● Aufgabenliste:
[1] Beantworte diese Fragen zum Textauszug:
(a) Wessen Musik wird im Textauszug erwähnt?
(b) Aus welchem Land stammt die Sopranistin Mélissa Petit?
(c) Worin erlebt Gilda die emotionalen Höhenflüge ihrer Verliebtheit?
[2] Gib aus dem Textauszug alles von „An erster Stelle“ bis hinunter zu „Rigolettokopf-Monsters entführt wurde.“ wortgetreu wieder.

● Textauszug:
Bei dieser großartigen, bis in die letzte Einzelheit durchgestalteten Inszenierung stellt sich allerdings die berechtigte Frage, ob das turbulente, bunte Geschehen nicht allzu sehr ablenkt von der feinsinnigen psychologischen Handlung, von der herrlichen Musik Verdis – und den sängerischen Spitzenleistungen.
An erster Stelle ist die Gilda der fantastischen französischen Sopranistin Mélissa Petit zu nennen, die mühelos die höchsten Höhen dieser Partie erklimmt, ohne Konzessionen an die Präzision machen zu müssen und ohne den Wohlklang ihrer Stimme im Geringsten zu schmälern. Die emotionalen Passagen der Gilda singt sie mit einer Subtilität, die ihresgleichen sucht. Dabei muss man sich vor Augen halten, dass diese Gilda der Mélissa Petit geradezu unglaubliche akrobatische Spitzenleistungen zu vollbringen hat, während sie unbeirrbar und mit ungeschmälertem Wohlklang ihre Partie singt. Der Regisseur ließ sie die emotionalen Höhenflüge ihrer Verliebtheit in einem aufsteigenden Heißluftballon erleben – aus dem sie dann brutal in schwindelerregender Höhe in den Rachen des Rigolettokopf-Monsters entführt wurde.

● Bereitgestellte Daten:
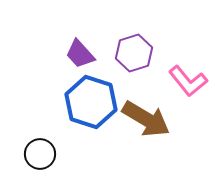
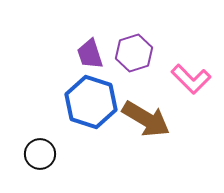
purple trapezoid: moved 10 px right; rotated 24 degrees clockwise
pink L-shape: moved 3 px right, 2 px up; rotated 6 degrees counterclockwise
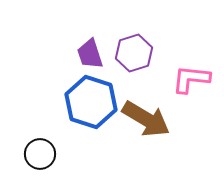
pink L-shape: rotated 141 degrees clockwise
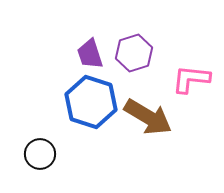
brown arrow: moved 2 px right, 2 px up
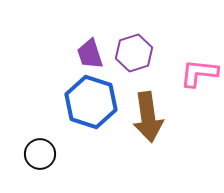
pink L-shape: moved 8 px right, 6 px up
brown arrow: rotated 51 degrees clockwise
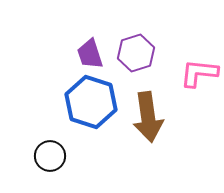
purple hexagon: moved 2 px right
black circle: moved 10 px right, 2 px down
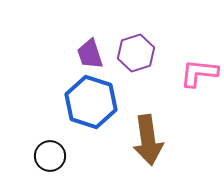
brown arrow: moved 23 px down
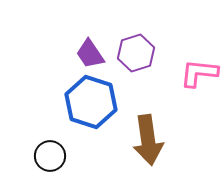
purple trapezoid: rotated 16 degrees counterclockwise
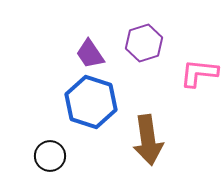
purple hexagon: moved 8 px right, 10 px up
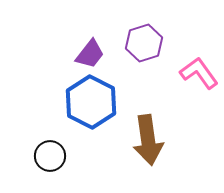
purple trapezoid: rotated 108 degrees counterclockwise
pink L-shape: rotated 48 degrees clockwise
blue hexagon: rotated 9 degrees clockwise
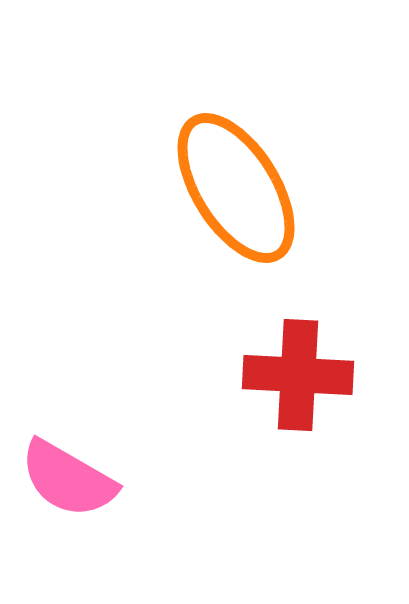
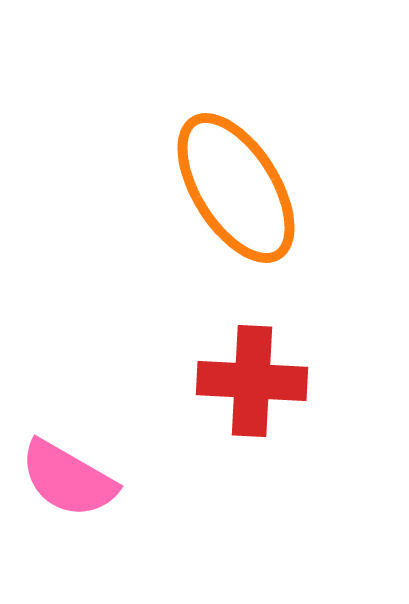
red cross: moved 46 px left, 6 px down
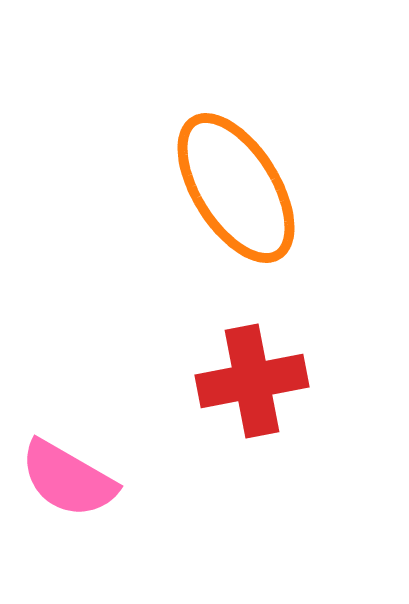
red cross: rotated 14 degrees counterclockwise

---

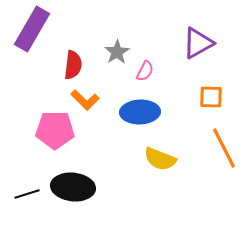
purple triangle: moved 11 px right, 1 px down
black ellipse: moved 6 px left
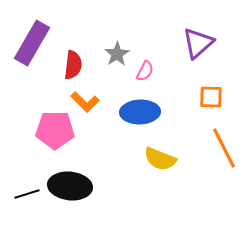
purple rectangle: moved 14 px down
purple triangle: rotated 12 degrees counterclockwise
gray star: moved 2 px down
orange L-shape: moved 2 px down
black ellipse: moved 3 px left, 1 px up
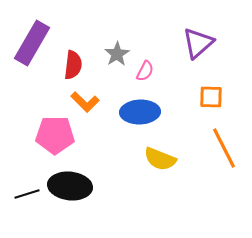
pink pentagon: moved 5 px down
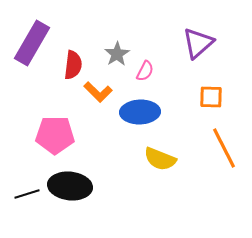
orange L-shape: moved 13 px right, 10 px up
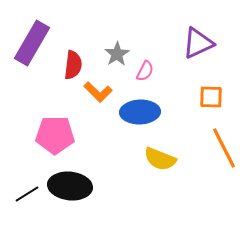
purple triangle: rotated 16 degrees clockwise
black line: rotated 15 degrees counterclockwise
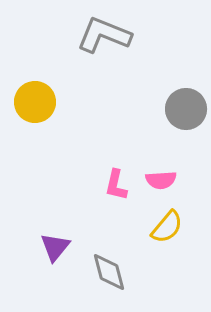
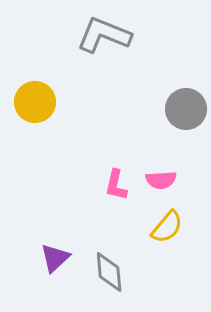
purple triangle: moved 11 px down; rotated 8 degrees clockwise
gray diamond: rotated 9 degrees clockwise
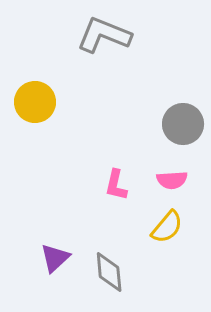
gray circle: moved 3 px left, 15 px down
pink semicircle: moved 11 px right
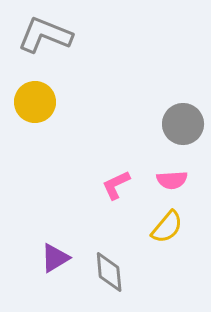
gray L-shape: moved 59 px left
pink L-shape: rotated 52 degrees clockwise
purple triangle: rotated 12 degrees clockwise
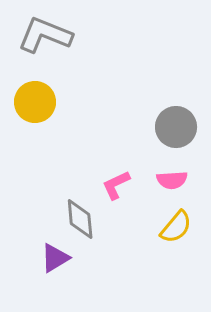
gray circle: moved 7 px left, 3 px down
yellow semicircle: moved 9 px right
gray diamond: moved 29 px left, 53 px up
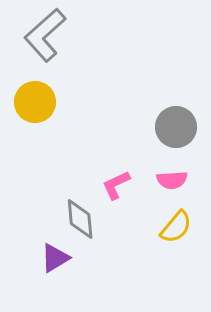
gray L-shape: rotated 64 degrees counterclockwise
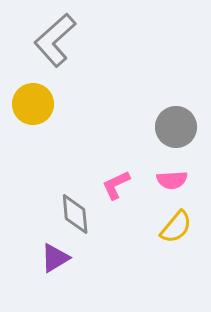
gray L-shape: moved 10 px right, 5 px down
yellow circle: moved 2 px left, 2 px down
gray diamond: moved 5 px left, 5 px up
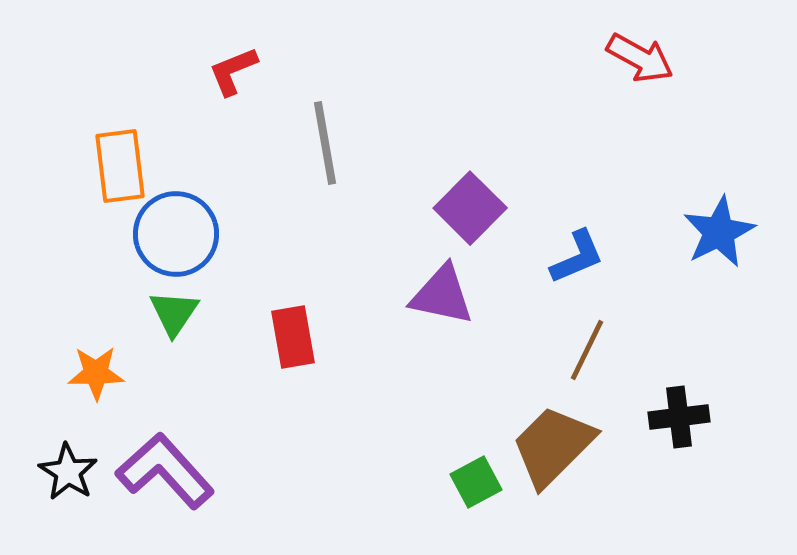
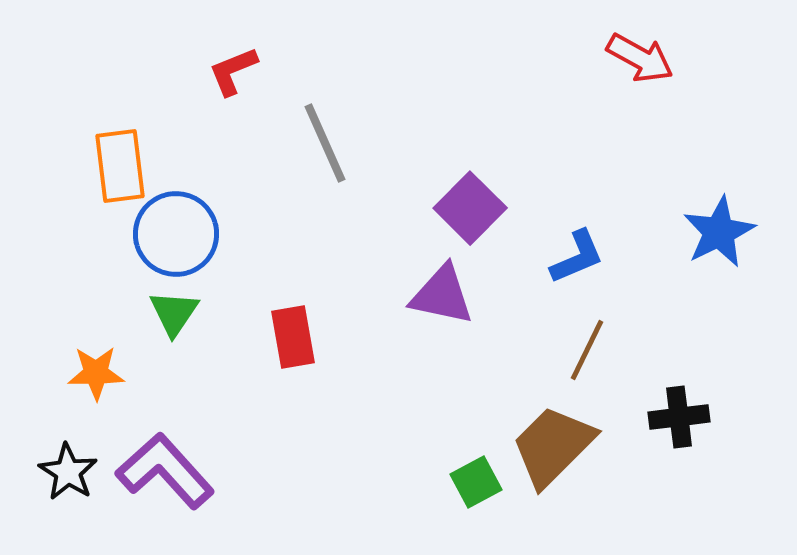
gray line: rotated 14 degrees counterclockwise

● Lösungen je Aufgabe:
[1]
(a) Die Musik Verdis.
(b) Aus Frankreich.
(c) In einem aufsteigenden Heißluftballon.

[2]
An erster Stelle ist die Gilda der fantastischen französischen Sopranistin Mélissa Petit zu nennen, die mühelos die höchsten Höhen dieser Partie erklimmt, ohne Konzessionen an die Präzision machen zu müssen und ohne den Wohlklang ihrer Stimme im Geringsten zu schmälern. Die emotionalen Passagen der Gilda singt sie mit einer Subtilität, die ihresgleichen sucht. Dabei muss man sich vor Augen halten, dass diese Gilda der Mélissa Petit geradezu unglaubliche akrobatische Spitzenleistungen zu vollbringen hat, während sie unbeirrbar und mit ungeschmälertem Wohlklang ihre Partie singt. Der Regisseur ließ sie die emotionalen Höhenflüge ihrer Verliebtheit in einem aufsteigenden Heißluftballon erleben – aus dem sie dann brutal in schwindelerregender Höhe in den Rachen des Rigolettokopf-Monsters entführt wurde.